**WHAT YOU ARE ASKED TO DO**
Nothing but the text of the records should come back; copy it exactly and leave the pictures out.

**DATA PROVIDED**
▬▬▬▬▬▬▬▬▬▬

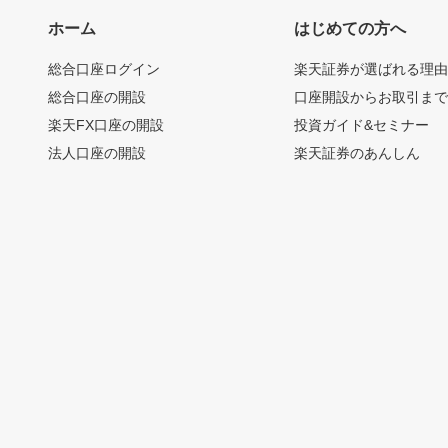
ホーム
はじめての方へ
総合口座ログイン
楽天証券が選ばれる理
総合口座の開設
口座開設からお取引ま
楽天FX口座の開設
投資ガイド&セミナー
法人口座の開設
楽天証券のあんしん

▬▬▬▬▬▬▬▬▬▬

**FINAL ANSWER**
ホーム
はじめての方へ
総合口座ログイン
楽天証券が選ばれる理
総合口座の開設
口座開設からお取引ま
楽天FX口座の開設
投資ガイド&セミナー
法人口座の開設
楽天証券のあんしん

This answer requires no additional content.